This paper aims to study the audit committee (AC) provisions of the Sarbanes‐Oxley Act with the objective of identifying implementation issues and to recommend firm and board actions to remedy the problems that are identified.
Standard economic theory was used to analyze the incentives and abilities of AC members, relying on results in the financial economics literature regarding outside director behavior.
The framework predicts that the new provisions in conjunction with the new regulatory/liability environment will increase risk‐aversion in directors belonging to ACs. This, in turn, creates an incentive alignment problem between AC members and shareholders leading to sub‐optimal decisions with regard to the audit. In particular, it is noted that demand will increase for high‐quality audits irrespective of cost considerations. The analysis also indicates that director labor markets will not mitigate this sub‐optimality.
Because Sarbanes‐Oxley places direct responsibility for the audit in the hands of the AC, interventions by managers who may have incentives more aligned with those of shareholders are not considered. In a real world setting, managers may be playing a constructive role behind the scenes.

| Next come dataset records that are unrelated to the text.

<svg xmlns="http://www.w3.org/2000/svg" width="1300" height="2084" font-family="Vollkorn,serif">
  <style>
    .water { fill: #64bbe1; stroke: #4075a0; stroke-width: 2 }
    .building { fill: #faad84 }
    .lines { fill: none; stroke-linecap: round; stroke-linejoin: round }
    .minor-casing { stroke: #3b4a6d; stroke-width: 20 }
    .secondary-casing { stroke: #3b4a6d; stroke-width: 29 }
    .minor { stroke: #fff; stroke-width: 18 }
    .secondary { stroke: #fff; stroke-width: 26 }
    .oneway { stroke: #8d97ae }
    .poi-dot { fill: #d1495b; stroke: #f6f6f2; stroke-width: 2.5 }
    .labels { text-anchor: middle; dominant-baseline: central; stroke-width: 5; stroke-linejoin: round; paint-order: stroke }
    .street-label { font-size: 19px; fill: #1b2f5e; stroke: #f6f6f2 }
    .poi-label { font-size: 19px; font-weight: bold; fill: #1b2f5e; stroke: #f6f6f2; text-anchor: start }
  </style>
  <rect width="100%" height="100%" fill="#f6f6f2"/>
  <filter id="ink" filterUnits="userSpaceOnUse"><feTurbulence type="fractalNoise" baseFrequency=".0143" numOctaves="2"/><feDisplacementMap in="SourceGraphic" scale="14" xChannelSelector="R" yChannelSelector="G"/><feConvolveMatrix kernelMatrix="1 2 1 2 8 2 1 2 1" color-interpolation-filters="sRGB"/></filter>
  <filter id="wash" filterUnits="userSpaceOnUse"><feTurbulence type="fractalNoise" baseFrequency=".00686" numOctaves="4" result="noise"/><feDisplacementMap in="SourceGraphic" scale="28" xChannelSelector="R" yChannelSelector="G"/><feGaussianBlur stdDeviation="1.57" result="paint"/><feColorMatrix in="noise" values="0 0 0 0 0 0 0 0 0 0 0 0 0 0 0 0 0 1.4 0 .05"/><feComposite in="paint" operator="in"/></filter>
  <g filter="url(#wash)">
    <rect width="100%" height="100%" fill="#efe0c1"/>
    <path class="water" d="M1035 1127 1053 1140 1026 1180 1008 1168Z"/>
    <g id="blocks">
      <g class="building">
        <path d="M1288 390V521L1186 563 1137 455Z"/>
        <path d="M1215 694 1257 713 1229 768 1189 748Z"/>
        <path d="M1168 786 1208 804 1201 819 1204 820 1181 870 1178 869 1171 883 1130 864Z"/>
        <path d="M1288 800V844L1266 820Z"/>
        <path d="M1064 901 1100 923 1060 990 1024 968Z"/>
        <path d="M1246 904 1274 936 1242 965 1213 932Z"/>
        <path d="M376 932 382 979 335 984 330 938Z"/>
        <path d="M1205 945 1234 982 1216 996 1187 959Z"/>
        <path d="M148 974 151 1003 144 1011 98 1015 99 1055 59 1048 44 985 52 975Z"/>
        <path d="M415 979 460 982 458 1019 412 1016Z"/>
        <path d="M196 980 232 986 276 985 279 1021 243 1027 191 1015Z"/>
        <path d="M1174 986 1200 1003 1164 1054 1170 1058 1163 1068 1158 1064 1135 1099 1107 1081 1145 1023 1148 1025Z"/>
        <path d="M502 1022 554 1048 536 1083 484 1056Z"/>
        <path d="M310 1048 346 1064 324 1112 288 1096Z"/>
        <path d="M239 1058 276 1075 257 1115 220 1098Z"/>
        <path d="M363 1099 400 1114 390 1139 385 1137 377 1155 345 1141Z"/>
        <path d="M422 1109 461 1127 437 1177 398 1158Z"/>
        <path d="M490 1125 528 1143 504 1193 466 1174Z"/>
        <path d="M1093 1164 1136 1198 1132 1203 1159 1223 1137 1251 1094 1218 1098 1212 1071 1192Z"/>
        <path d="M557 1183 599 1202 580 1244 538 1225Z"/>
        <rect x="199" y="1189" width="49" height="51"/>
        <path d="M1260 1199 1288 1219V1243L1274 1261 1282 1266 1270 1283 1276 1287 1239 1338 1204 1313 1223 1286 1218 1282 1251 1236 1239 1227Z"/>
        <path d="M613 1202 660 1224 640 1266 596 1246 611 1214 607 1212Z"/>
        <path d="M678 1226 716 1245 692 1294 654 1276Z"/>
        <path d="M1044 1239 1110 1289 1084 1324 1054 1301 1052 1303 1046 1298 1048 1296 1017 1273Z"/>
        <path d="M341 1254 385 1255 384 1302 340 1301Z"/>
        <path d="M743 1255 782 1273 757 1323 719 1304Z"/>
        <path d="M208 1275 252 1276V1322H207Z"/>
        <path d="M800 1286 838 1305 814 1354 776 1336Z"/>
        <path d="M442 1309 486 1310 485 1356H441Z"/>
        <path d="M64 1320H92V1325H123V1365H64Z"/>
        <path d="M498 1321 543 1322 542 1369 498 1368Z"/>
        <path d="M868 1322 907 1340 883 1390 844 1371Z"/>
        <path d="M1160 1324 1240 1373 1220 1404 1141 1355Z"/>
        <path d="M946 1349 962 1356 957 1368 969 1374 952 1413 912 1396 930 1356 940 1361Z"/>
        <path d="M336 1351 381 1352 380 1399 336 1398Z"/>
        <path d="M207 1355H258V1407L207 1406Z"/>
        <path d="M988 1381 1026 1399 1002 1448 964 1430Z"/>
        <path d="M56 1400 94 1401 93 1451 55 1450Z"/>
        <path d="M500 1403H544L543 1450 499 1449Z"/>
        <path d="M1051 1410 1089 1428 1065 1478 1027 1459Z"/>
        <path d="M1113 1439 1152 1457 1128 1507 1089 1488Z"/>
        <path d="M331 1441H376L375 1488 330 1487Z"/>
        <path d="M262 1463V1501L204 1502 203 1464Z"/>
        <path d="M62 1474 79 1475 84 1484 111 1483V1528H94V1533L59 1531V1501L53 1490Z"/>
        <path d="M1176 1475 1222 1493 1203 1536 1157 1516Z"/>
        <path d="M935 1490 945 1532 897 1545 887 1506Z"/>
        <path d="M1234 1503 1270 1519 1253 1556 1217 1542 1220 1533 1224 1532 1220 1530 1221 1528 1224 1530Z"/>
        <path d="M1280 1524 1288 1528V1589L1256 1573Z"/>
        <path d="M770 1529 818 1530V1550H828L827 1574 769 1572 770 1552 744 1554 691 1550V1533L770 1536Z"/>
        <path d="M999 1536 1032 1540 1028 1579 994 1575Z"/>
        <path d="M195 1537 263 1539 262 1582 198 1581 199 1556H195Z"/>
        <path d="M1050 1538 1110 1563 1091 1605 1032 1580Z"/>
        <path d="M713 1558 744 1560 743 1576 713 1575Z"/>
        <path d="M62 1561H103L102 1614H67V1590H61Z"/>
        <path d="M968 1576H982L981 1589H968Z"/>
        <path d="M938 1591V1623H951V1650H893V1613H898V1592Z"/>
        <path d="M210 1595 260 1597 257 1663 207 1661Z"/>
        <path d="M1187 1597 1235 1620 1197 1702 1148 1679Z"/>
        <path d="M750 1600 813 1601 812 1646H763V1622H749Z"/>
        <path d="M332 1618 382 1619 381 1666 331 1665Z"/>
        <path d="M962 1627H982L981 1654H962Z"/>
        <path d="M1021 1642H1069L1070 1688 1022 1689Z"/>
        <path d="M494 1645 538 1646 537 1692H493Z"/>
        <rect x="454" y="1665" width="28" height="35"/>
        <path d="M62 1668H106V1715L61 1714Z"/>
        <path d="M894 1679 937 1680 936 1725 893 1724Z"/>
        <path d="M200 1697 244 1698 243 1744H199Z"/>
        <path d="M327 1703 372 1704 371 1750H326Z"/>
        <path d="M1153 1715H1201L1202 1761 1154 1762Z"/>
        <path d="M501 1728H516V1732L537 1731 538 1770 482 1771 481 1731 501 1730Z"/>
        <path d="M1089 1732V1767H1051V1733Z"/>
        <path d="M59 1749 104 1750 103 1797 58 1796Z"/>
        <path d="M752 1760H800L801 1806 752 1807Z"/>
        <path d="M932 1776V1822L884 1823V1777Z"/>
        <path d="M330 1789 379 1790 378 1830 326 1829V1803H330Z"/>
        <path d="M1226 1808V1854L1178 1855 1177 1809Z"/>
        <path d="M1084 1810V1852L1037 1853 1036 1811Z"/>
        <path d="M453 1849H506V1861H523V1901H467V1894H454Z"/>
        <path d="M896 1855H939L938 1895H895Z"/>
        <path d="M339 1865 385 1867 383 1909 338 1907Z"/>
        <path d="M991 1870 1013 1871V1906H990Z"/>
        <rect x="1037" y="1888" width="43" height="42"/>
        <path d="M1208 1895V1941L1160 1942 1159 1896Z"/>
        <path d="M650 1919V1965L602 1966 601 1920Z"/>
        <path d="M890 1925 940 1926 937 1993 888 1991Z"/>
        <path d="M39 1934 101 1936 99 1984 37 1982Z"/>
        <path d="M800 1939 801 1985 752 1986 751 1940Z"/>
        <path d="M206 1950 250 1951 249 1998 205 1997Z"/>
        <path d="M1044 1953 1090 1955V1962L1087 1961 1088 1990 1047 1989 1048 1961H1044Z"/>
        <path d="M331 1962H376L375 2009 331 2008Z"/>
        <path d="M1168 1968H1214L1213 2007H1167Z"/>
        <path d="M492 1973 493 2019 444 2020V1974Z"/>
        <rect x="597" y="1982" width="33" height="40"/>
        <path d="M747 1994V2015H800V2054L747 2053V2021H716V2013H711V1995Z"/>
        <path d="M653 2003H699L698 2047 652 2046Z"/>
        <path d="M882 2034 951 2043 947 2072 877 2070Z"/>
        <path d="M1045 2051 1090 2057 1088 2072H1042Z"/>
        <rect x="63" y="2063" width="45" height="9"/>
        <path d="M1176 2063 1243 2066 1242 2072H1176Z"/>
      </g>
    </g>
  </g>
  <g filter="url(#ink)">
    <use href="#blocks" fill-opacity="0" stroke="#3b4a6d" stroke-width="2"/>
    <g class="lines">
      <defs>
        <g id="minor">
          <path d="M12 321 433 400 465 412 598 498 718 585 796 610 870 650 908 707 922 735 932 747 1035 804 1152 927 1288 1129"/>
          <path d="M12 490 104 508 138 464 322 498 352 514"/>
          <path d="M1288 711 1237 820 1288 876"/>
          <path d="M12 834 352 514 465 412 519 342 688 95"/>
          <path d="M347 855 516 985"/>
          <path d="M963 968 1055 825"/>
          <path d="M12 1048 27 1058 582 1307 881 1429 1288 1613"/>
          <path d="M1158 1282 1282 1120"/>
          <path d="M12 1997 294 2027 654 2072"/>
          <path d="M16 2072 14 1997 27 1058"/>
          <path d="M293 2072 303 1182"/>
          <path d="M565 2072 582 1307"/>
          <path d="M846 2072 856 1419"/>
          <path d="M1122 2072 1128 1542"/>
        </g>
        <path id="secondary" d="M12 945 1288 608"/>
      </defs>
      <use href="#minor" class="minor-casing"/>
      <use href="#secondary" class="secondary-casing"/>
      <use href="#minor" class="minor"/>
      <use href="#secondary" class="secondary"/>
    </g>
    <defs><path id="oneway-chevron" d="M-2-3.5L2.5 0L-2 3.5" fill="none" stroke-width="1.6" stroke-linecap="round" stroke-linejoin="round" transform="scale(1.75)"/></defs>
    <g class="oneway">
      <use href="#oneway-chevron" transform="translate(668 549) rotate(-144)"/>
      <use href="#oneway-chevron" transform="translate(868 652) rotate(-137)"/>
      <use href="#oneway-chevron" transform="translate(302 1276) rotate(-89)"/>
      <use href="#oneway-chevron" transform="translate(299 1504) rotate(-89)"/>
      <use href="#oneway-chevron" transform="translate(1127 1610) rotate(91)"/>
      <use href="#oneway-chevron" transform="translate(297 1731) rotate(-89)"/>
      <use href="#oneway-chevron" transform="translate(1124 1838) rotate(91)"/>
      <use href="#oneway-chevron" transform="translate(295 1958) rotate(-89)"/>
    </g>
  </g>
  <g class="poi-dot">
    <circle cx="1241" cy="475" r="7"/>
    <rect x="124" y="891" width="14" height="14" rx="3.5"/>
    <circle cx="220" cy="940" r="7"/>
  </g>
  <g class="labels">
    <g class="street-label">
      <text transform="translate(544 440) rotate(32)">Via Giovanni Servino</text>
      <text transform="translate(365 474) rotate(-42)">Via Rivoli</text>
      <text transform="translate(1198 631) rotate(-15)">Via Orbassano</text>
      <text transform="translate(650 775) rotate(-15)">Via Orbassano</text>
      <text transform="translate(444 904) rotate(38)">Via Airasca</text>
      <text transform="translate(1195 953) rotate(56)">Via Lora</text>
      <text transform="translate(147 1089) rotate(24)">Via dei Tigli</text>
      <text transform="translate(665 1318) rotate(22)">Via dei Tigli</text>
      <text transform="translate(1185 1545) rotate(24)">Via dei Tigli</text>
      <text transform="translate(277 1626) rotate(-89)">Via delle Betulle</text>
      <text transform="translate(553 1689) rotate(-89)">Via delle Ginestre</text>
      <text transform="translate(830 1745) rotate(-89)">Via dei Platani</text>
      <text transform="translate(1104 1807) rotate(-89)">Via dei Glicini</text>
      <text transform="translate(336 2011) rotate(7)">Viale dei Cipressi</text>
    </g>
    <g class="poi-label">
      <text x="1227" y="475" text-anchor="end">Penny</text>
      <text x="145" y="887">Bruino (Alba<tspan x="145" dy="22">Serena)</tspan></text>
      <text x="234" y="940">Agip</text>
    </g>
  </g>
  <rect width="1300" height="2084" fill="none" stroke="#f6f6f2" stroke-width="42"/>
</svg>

Specific action items to mitigate the problems are suggested. These steps have the combined effect of: increasing compensation for AC members (to support the additional workload); decreasing their risk exposure (to facilitate incentive alignment); and providing additional resources (to ensure efficiency of oversight).
In studying the AC provisions of the Sarbanes‐Oxley Act, this paper has gone someway towards identifying implementation issues and recommending firm and board actions to remedy the identified problems.